[START Given records]

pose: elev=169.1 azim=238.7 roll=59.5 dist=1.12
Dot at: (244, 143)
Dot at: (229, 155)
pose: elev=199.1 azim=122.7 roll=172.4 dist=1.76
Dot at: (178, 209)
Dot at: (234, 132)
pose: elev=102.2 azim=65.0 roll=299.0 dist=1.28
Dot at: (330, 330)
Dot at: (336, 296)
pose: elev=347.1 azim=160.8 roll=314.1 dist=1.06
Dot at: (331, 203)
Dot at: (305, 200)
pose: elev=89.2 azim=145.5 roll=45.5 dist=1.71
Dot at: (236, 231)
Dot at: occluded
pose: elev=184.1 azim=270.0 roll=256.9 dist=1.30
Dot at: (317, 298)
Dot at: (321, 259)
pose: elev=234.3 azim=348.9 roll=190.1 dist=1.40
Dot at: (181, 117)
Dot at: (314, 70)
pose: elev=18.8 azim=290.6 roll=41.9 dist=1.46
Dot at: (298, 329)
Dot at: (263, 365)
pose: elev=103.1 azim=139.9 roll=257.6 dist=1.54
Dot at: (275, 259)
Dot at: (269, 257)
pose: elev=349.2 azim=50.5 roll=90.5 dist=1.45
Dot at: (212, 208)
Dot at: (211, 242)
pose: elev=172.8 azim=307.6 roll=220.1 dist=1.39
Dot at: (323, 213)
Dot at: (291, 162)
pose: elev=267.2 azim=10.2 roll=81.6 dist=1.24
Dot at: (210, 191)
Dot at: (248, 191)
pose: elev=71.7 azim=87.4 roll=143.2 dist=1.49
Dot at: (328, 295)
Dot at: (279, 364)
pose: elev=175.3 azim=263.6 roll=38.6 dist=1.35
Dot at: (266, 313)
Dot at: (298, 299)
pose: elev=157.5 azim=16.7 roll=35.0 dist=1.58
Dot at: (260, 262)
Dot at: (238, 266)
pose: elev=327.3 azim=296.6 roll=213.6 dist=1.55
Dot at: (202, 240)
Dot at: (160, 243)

[END Given records]

(Short problem): Replace every "dist" in the listing above with "distance", keeping all other text the same.

(Full output):
pose: elev=169.1 azim=238.7 roll=59.5 distance=1.12
Dot at: (244, 143)
Dot at: (229, 155)
pose: elev=199.1 azim=122.7 roll=172.4 distance=1.76
Dot at: (178, 209)
Dot at: (234, 132)
pose: elev=102.2 azim=65.0 roll=299.0 distance=1.28
Dot at: (330, 330)
Dot at: (336, 296)
pose: elev=347.1 azim=160.8 roll=314.1 distance=1.06
Dot at: (331, 203)
Dot at: (305, 200)
pose: elev=89.2 azim=145.5 roll=45.5 distance=1.71
Dot at: (236, 231)
Dot at: occluded
pose: elev=184.1 azim=270.0 roll=256.9 distance=1.30
Dot at: (317, 298)
Dot at: (321, 259)
pose: elev=234.3 azim=348.9 roll=190.1 distance=1.40
Dot at: (181, 117)
Dot at: (314, 70)
pose: elev=18.8 azim=290.6 roll=41.9 distance=1.46
Dot at: (298, 329)
Dot at: (263, 365)
pose: elev=103.1 azim=139.9 roll=257.6 distance=1.54
Dot at: (275, 259)
Dot at: (269, 257)
pose: elev=349.2 azim=50.5 roll=90.5 distance=1.45
Dot at: (212, 208)
Dot at: (211, 242)
pose: elev=172.8 azim=307.6 roll=220.1 distance=1.39
Dot at: (323, 213)
Dot at: (291, 162)
pose: elev=267.2 azim=10.2 roll=81.6 distance=1.24
Dot at: (210, 191)
Dot at: (248, 191)
pose: elev=71.7 azim=87.4 roll=143.2 distance=1.49
Dot at: (328, 295)
Dot at: (279, 364)
pose: elev=175.3 azim=263.6 roll=38.6 distance=1.35
Dot at: (266, 313)
Dot at: (298, 299)
pose: elev=157.5 azim=16.7 roll=35.0 distance=1.58
Dot at: (260, 262)
Dot at: (238, 266)
pose: elev=327.3 azim=296.6 roll=213.6 distance=1.55
Dot at: (202, 240)
Dot at: (160, 243)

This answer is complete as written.